TASK DESCRIPTION => When you reach the line in the listing below that contains "#b0b5ba; stroke-width: 1", begin returning lines exactly as written, and stop after the line that contains "<!-- shadow -->". Return no other lines.

----- MATERIAL TO PROCESS -----

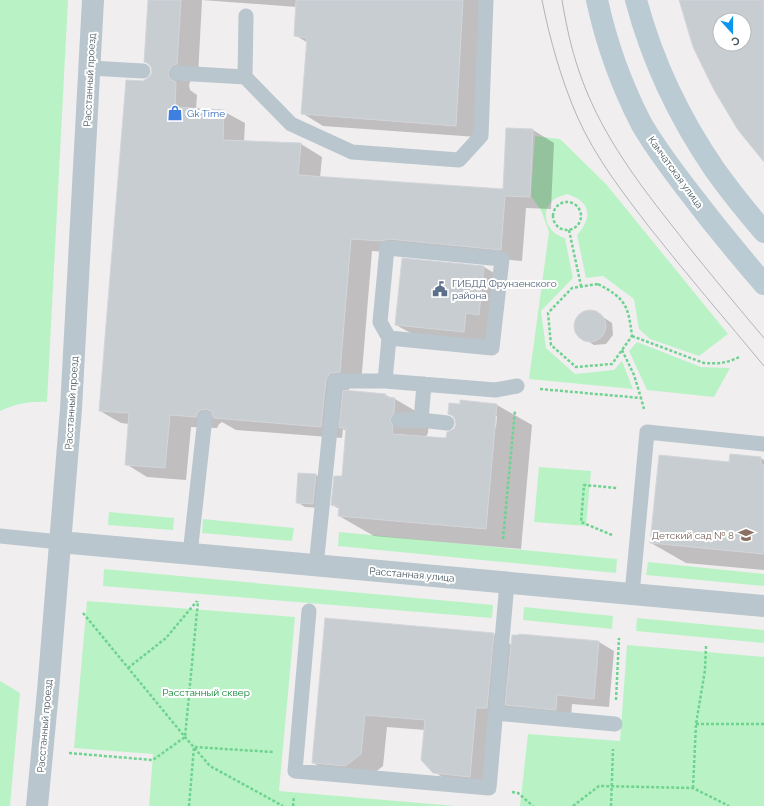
<svg xmlns="http://www.w3.org/2000/svg" width="764" height="806" font-family="Raleway,sans-serif">
  <style>
    .green { fill: #b9f3c5 }
    .shadow { fill: #0003; fill-rule: evenodd }
    .building { fill: #c8cdd2; stroke: #d2d6db; fill-rule: evenodd }
    .lines { fill: none; stroke-linecap: round; stroke-linejoin: round }
    .path { stroke: #6ed390; stroke-width: 2.5; stroke-dasharray: 3 2; stroke-linecap: butt }
    .service { stroke: #b9c6cd; stroke-width: 15 }
    .minor { stroke: #b9c6cd; stroke-width: 22 }
    .secondary { stroke: #bacbd4; stroke-width: 22 }
    .tram { stroke: #b0b5ba; stroke-width: 1 }
    .labels { text-anchor: middle; stroke-width: 4; stroke-linejoin: round; paint-order: stroke }
    .street-label { font-size: 10px; fill: #45565e; stroke: #fff }
    .shop-label { font-size: 10px; fill: #366cbe; stroke: #fff; text-anchor: start }
    .service-label { font-size: 10px; fill: #4e5e75; stroke: #fff; text-anchor: start }
    .education-label { font-size: 10px; fill: #785e54; stroke: #fff; text-anchor: end }
    .park-label { font-size: 10px; fill: #0f8536; stroke: #fff }
  </style>
  <rect width="100%" height="100%" fill="#f1eeef"/>
  <!-- green -->
  <path class="green" d="M0,0H68L47,402C31,401 15,404 0,411Z
    M535,136L560,139L606,184L728,334L699,356L650,339L639,329L634,299L603,276L586,278L577,235C592,218 592,202 567,194C563,196 556,197 552,201C539,214 548,234 565,238L573,278L541,311L546,348L575,374L614,370L622,361L633,389L529,379L549,232L541,210L531,196Z
    M637,342L701,367L730,368L714,397L647,390L629,351Z
    M539,467L591,471L586,526L534,522Z
    M109,512L174,518L173,530L108,525Z
    M203,519L294,528L292,541L202,533Z
    M339,532L617,559L616,573L338,546Z
    M648,562L764,574V586L646,575Z
    M104,569L493,605L492,618L103,586Z
    M87,601L295,617L279,791L456,806H149L153,754L74,748Z
    M524,607L613,616L612,629L523,620Z
    M637,618L764,630V643L636,631Z
    M627,645L764,657V806H520L528,734L620,741Z
    M0,681L20,693L10,806H0Z"/>
  <!-- shadow -->
  <path class="shadow" d="M149,0H484L477,137L323,126L302,113L308,43L295,35L297,7L202,0L198,76L191,80L189,85L190,90L197,95L196,109L223,111L245,123L244,142L301,144L322,157L320,178L504,190L507,129L533,130L554,143L551,209L526,208L522,261L410,251L403,253L372,251L361,384L352,385L347,392L385,395L395,399L429,419L428,433L426,437L447,439L455,429L461,401L497,405L532,425L521,549L374,536L339,516L340,509L332,505L343,477L347,431L343,429L342,438L236,430L222,422L219,424L217,428L191,427L186,480L147,477L126,464L129,424L121,423L100,411L143,82L151,77L153,72L150,65L145,62ZM495,416H497L496,427H495Z
    M484,267L506,280L486,344L418,337L396,325Z
    M594,311L612,323L613,335L606,344L594,345L576,333L575,322L582,312Z
    M731,455L761,458L764,460V570L686,563L651,543L730,463Z
    M299,474L316,475L324,480L321,508L305,507L297,502Z
    M326,619L493,634L512,645L599,642L614,651L609,707L572,704L571,718L522,713L510,707L509,720H498L492,789L456,785L434,772L425,730L387,727L383,766L368,778L335,775L313,763Z"/>
  <!-- building -->
  <path class="building" d="M148,0H181L177,64L173,65L170,68L168,73L169,77L172,80L176,82L175,107L224,110L223,140L301,143L298,175L503,189L506,128L533,129L530,197L505,196L501,250L388,239L382,241L351,239L340,372L330,373L326,380L321,427L214,418L211,411L206,409L201,410L198,412L196,417L170,415L165,468L125,465L129,413L99,411L126,80L143,81L150,76L152,72L151,67L148,63L144,62Z
    M296,0H463L456,126L301,114L307,38L294,36Z
    M679,0H764V162L738,130L714,90L693,47ZM720,20H744V44H720Z
    M402,258L484,266L479,315L466,313L464,332L395,325Z
    M574 326a16 16 0 1 1 32 0a16 16 0 1 1-32 0Z
    M343,390L386,394L385,397L395,398L394,413L390,420L393,426L392,434L446,438L447,432L454,429L456,424L455,420L453,416L448,414L449,403L460,404V400L497,404L486,529L338,516L339,506L331,505L334,476H342L346,428H339Z
    M730,454L761,457V465H764V554L650,543L659,455L729,462Z
    M298,473L316,474L313,504L296,503Z
    M325,618L494,633L487,708H476L470,777L433,773L421,760L425,720L365,715L361,754L345,766L312,763Z
    M519,634L599,641L594,699L557,695L556,710L505,705L512,635H519Z"/>
  <g class="lines">
    <!-- path -->
    <path class="path" d="M553 216a14 14 0 1 1 28 0a14 14 0 1 1-28 0Z
      M569,230L581,286
      M598,284C626,299 628,305 632,336L612,364L576,367L551,345L548,313L572,288Z
      M632,336L704,363C717,364 728,363 739,357
      M622,350L634,375L641,398
      M540,389L641,398L644,409
      M612,535L581,522L584,485L617,488
      M503,539L515,410
      M83,613L185,737L210,766L283,806
      M128,668L166,638L197,601
      M616,700L619,638
      M696,724H764
      M69,753L153,760L185,737L198,601
      M693,788L696,724L705,670L706,646
      M512,792L518,793L533,806
      M189,806L194,747L273,752
      M293,806L294,796
      M573,806L599,786L693,788L729,806
      M611,806L613,749"/>
    <!-- service -->
    <path class="service" d="M246,16L245,77L291,124L352,152L459,160L481,136L486,0
      M90,68L143,71
      M177,73L245,77
      M385,381L389,338L380,322L387,248L502,259L492,348L389,338
      M399,420H421L447,423
      M421,420L424,384
      M0,536L60,542
      M190,554L205,418
      M316,566L335,381H385L495,390L517,386
      M632,594L647,432L764,444
      M309,611L295,771L489,788L507,583
      M495,713L615,724"/>
    <!-- minor -->
    <path class="minor" d="M60,542L764,606
      M37,806L48,691L71,409L93,0"/>
    <!-- secondary -->
    <path class="secondary" d="M597,0C606,42 621,84 641,123C654,146 670,167 686,188C711,221 737,253 764,284
      M636,0C652,60 680,119 715,170C730,191 747,212 764,232"/>
    <!-- tram -->
    <path class="tram" d="M542,0C550,40 561,79 577,116C595,157 623,193 650,228C687,275 726,320 764,366
      M562,0C566,24 571,48 579,71C598,128 633,176 670,223C700,262 732,300 764,338"/>
  </g>
  <!-- icons -->
  <defs>
    <g id="shop-bare" transform="scale(1.2)"><path d="M-5-2.5h2.3a2.7 3.5 0 0 1 5.4 0H5L5.5 6h-11ZM-1.5-2.5h3a1.5 2.3 0 0 0-3 0Z" fill="#3f7fe0" stroke="#fff" stroke-width="2.5" paint-order="stroke"/></g>
    <g id="civic-bare" transform="scale(1.2)"><path d="M-.6-6.5H3V-4.5H.6V-3L4-1V1h2V6H-6V1h2V-1L-.6-3ZM-1.2 2.5V6h2.4V2.5Z" fill="#5c6f8a" stroke="#fff" stroke-width="2.5" paint-order="stroke"/></g>
    <g id="school-bare" transform="scale(1.2)"><path d="M0-5L7-2L0 1L-7-2ZM-4 1L0 2.5L4 1V4Q0 6-4 4Z" fill="#8d6e63" stroke="#fff" stroke-width="2.5" paint-order="stroke"/></g>
  </defs>
  <g fill-rule="evenodd">
    <use href="#shop-bare" x="175" y="113"/>
    <use href="#civic-bare" x="440" y="289"/>
    <use href="#school-bare" x="746" y="535"/>
  </g>
  <g class="labels">
    <!-- street labels -->
    <g class="street-label">
      <text transform="translate(89 80) rotate(-87)" y="4">Расстанный проезд</text>
      <text transform="translate(676 172) rotate(54)" y="4">Камчатская улица</text>
      <text transform="translate(71 403) rotate(-86)" y="4">Расстанный проезд</text>
      <text transform="translate(412 574) rotate(5)" y="4">Расстанная улица</text>
      <text transform="translate(44 726) rotate(-85)" y="4">Расстанный проезд</text>
    </g>
    <!-- shop labels -->
    <g class="shop-label">
      <text x="187" y="117">Gk Time</text>
    </g>
    <!-- service labels -->
    <g class="service-label">
      <text x="452" y="287">ГИБДД Фрунзенского<tspan x="452" dy="12">района</tspan></text>
    </g>
    <!-- education labels -->
    <g class="education-label">
      <text x="734" y="539">Детский сад № 8</text>
    </g>
    <!-- park labels -->
    <g class="park-label">
      <text x="206" y="696">Расстанный сквер</text>
    </g>
  </g>
  <!-- north arrow -->
  <g transform="translate(732 32) rotate(159)"><circle r="19" fill="#ffffff" stroke="#b5bbbf"/>
  <path d="M0-3L7 15L0 10L-7 15Z" fill="#0a95ef"/>
  <text y="-6" font-size="11" font-weight="bold" text-anchor="middle" fill="#45565e">С</text>
  </g>
</svg>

-----

TASK ANSWER =>
    .tram { stroke: #b0b5ba; stroke-width: 1 }
    .labels { text-anchor: middle; stroke-width: 4; stroke-linejoin: round; paint-order: stroke }
    .street-label { font-size: 10px; fill: #45565e; stroke: #fff }
    .shop-label { font-size: 10px; fill: #366cbe; stroke: #fff; text-anchor: start }
    .service-label { font-size: 10px; fill: #4e5e75; stroke: #fff; text-anchor: start }
    .education-label { font-size: 10px; fill: #785e54; stroke: #fff; text-anchor: end }
    .park-label { font-size: 10px; fill: #0f8536; stroke: #fff }
  </style>
  <rect width="100%" height="100%" fill="#f1eeef"/>
  <!-- green -->
  <path class="green" d="M0,0H68L47,402C31,401 15,404 0,411Z
    M535,136L560,139L606,184L728,334L699,356L650,339L639,329L634,299L603,276L586,278L577,235C592,218 592,202 567,194C563,196 556,197 552,201C539,214 548,234 565,238L573,278L541,311L546,348L575,374L614,370L622,361L633,389L529,379L549,232L541,210L531,196Z
    M637,342L701,367L730,368L714,397L647,390L629,351Z
    M539,467L591,471L586,526L534,522Z
    M109,512L174,518L173,530L108,525Z
    M203,519L294,528L292,541L202,533Z
    M339,532L617,559L616,573L338,546Z
    M648,562L764,574V586L646,575Z
    M104,569L493,605L492,618L103,586Z
    M87,601L295,617L279,791L456,806H149L153,754L74,748Z
    M524,607L613,616L612,629L523,620Z
    M637,618L764,630V643L636,631Z
    M627,645L764,657V806H520L528,734L620,741Z
    M0,681L20,693L10,806H0Z"/>
  <!-- shadow -->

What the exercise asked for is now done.